Items listed in a dataset:
——————

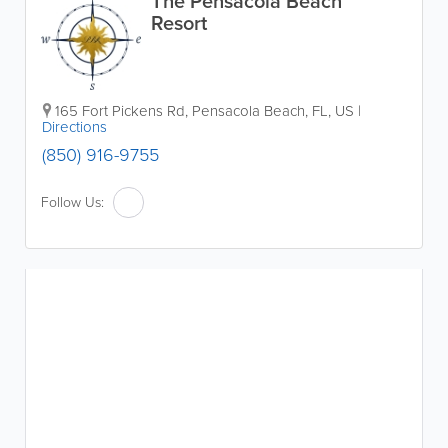
The Pensacola Beach
Resort
165 Fort Pickens Rd
,
Pensacola Beach
,
FL
,
US
|
Directions
(850) 916-9755
Follow Us:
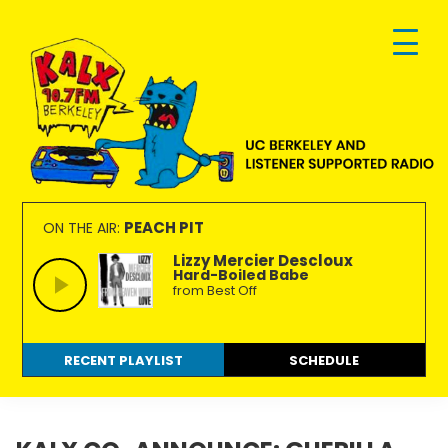
Skip
Skip
Skip
to
to
to
primary
main
footer
navigation
content
KALX
Ordinary
90.7FM
people
PEACH PIT
ON THE AIR:
Berkeley
making
Lizzy Mercier Descloux
Hard-Boiled Babe
extraordinary
from Best Off
radio.
RECENT PLAYLIST
SCHEDULE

——————

*REQUIREMENT:* Could you return every line of the data above word for word, leaving out the pictures?

*OUTPUT FOR THIS EXERCISE:*
The Pensacola Beach
Resort
165 Fort Pickens Rd
,
Pensacola Beach
,
FL
,
US
|
Directions
(850) 916-9755
Follow Us:
Skip
Skip
Skip
to
to
to
primary
main
footer
navigation
content
KALX
Ordinary
90.7FM
people
PEACH PIT
ON THE AIR:
Berkeley
making
Lizzy Mercier Descloux
Hard-Boiled Babe
extraordinary
from Best Off
radio.
RECENT PLAYLIST
SCHEDULE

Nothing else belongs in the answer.